§ SOURCE TEXT
The Purposive Revolution: Ceylon Motor Insurance Association Ltd v Thambugala
[12]. The Privy Council’s decision in Ceylon Motor Insurance Association Ltd v Thambugala [1953]13[1953 AC 584 marked the beginning of a purposive revolution in notice jurisprudence. The facts involved a letter before the commencement of an action. It stated that unless the claim was settled “on or before the 31st instant, we are instructed to file [an] action against the owner of the car.” The insurers argued that the ‘conditional nature’ of the notice ‘rendered it ineffective’, under section 134 of the Motor Car Ordinance 1938 of Ceylon.
[13]. Lord Porter, delivering the opinion of the Board, rejected this formalistic approach with reasoning that would prove prophetic:
“A notice of action without such words necessarily carries with it the implication that action will be filed only if the claim is not settled, and the addition of the express statement does not alter its meaning or its effect.”⁹ The Privy Council’s ratio decidendi established that conditional notice could be effective where the condition was one that the recipient could control through their own actions.
[14]. This decision represented a fundamental shift from form to substance, recognising that the purpose of notice provisions is to ensure adequate warning, not to create technical traps for claimants. The Thambugala decision would prove to be the foundation upon which the modern law of notice would be built, though its full implications would not be realised for several decades.
C. The Modern Trilogy: Desouza, Wake, and Nawaz
Desouza v Waterlow: the Triumph of Substance Over Form
[15]. The Court of Appeal’s decision in Desouza v Waterlow [1997] Lexis Citation 4295 marked the definitive rejection of the formalistic approach that had dominated English law since Herbert.

§ TASK TO COMPLETE
Can you pick up the passage on the law of notice after its last sentence and carry it forward?

§ SOURCE DATA
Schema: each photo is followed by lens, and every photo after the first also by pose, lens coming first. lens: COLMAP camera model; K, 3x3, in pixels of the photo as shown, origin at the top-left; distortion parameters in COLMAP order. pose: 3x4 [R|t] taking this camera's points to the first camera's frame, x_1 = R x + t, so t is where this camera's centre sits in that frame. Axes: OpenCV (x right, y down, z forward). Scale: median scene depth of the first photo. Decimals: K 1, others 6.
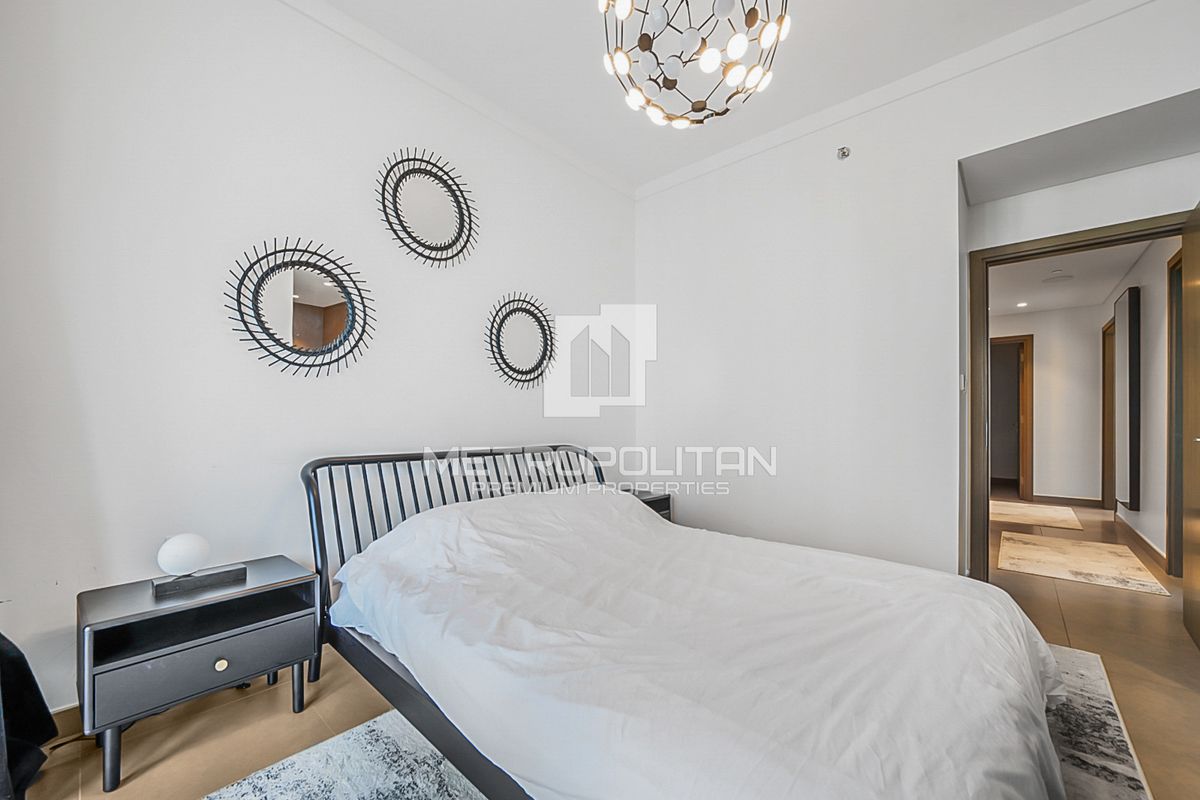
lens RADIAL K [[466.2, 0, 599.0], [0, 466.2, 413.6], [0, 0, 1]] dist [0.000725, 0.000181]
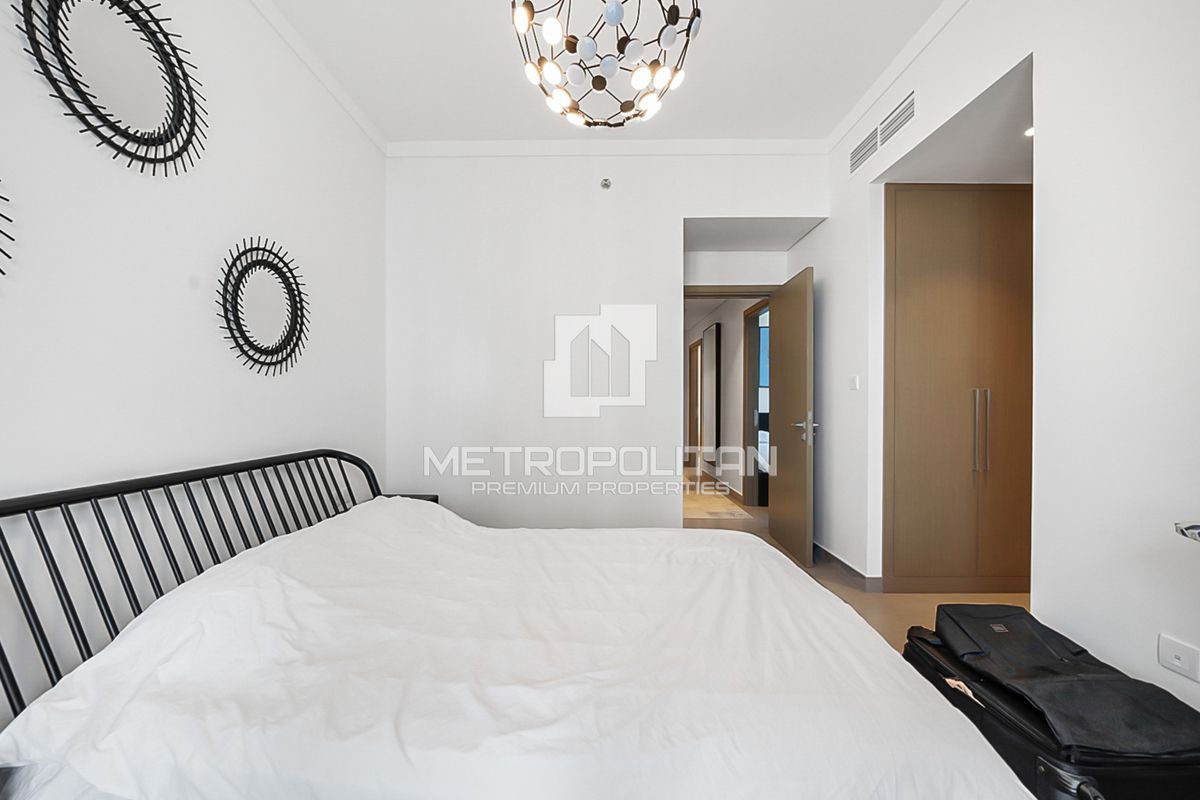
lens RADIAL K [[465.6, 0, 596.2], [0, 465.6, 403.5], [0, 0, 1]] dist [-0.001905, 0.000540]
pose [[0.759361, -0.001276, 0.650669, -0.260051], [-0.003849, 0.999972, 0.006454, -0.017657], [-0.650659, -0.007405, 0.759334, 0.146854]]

---

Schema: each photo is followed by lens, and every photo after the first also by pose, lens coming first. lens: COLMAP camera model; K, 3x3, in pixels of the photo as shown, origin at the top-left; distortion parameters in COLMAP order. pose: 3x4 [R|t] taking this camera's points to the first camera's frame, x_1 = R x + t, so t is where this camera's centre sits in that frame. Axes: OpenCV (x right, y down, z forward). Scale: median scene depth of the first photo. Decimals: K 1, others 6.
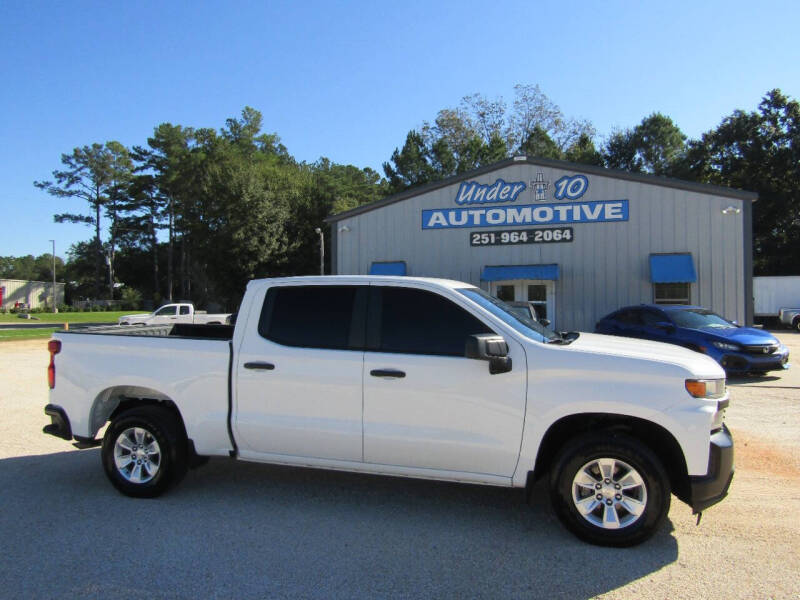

§ SOLVED EXERCISE
[16]. The factual matrix was complex: the insurers could not secure cooperation from their insured, Dr Bayley. This led to a series of communications between the plaintiff and the insurers. On 10 December 1990, the insurers wrote that, “Mr R Desouza is threatening legal proceedings.”
[17]. On 1 January 1991, the plaintiff wrote to Dr Bayley stating that, “My solicitor will be contacting you and your insurers shortly informing you both of his instructions to summon you to court.” On 24 April 1991, the plaintiff wrote to the insurers confirming his, “intention to take these matters to court.” Finally, on 30 April 1991, he telephoned the insurers, stating that he, “now intended to commence legal proceedings against their insured through the High Court.”
[18]. The trial judge found against the plaintiff, expressing doubts about whether certain communications had occurred. However, the Court of Appeal, comprising Roch LJ and Cazalet J, unanimously allowed the appeal. In so doing, they established lasting principles that would transform the law of notice.
[19]. Cazalet J’s judgment articulated the fundamental principle that:
“[Notice] in any particular case is a matter of fact and degree and will turn on the extent to which the insurer has been made aware of the background circumstances and of the position of the claimant in regard to the taking of proceedings.”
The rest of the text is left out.